• _Content revision data_:
* * * * * * * * *

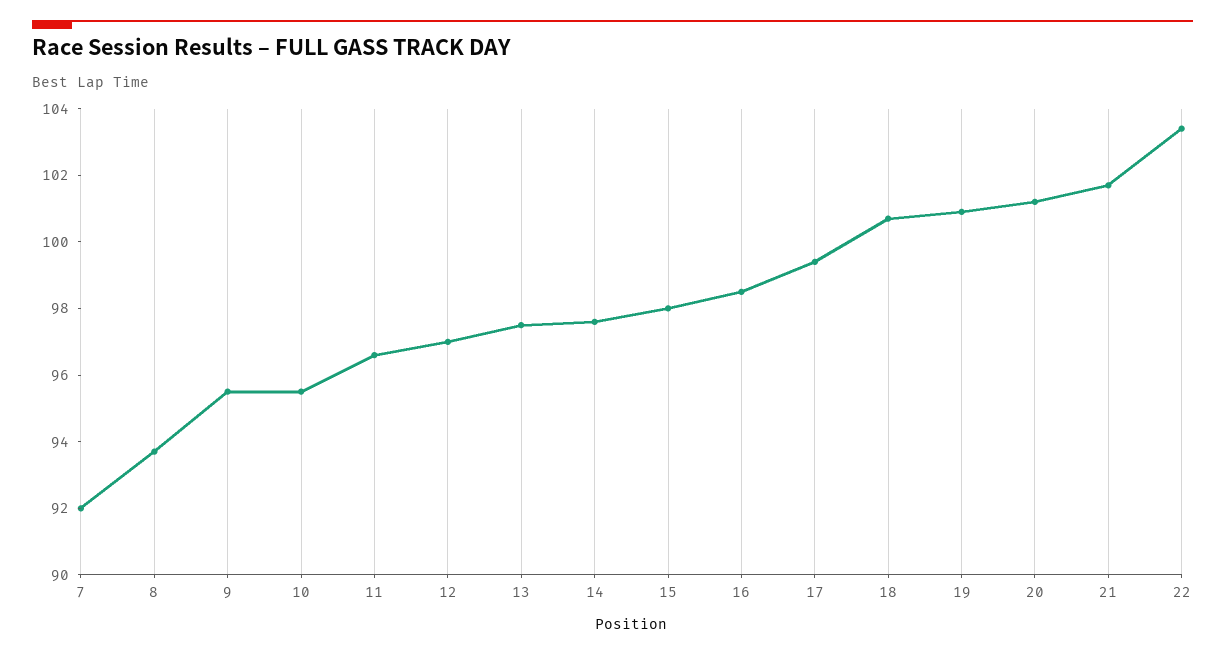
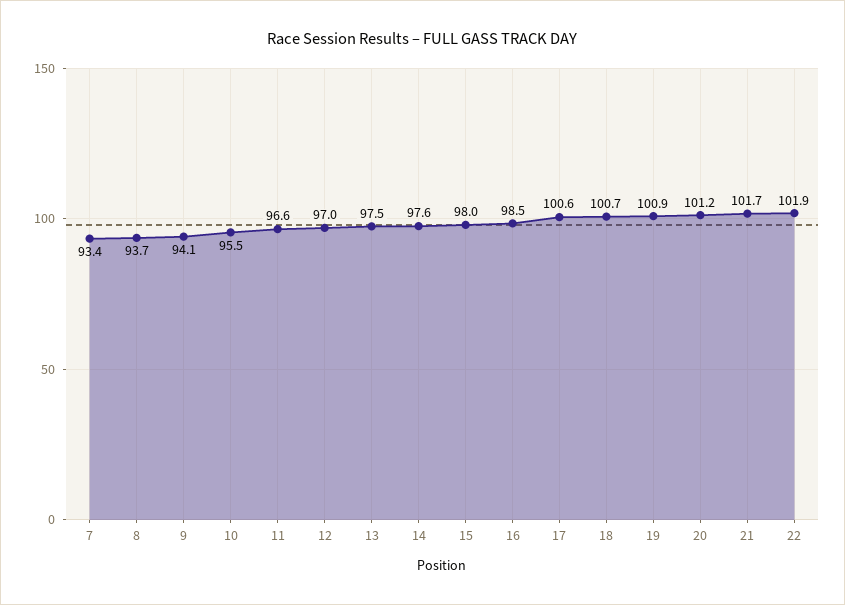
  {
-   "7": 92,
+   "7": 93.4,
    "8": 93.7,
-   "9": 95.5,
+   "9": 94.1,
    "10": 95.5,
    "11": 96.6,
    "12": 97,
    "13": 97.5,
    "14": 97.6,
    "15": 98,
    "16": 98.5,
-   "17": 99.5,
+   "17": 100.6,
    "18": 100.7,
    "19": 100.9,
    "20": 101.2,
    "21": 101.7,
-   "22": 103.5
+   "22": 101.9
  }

* * * * * * * * *

• _What needs to be done_: Drop the pictures and give every line above again exactly.

• _Response to the exercise_:
  {
-   "7": 92,
+   "7": 93.4,
    "8": 93.7,
-   "9": 95.5,
+   "9": 94.1,
    "10": 95.5,
    "11": 96.6,
    "12": 97,
    "13": 97.5,
    "14": 97.6,
    "15": 98,
    "16": 98.5,
-   "17": 99.5,
+   "17": 100.6,
    "18": 100.7,
    "19": 100.9,
    "20": 101.2,
    "21": 101.7,
-   "22": 103.5
+   "22": 101.9
  }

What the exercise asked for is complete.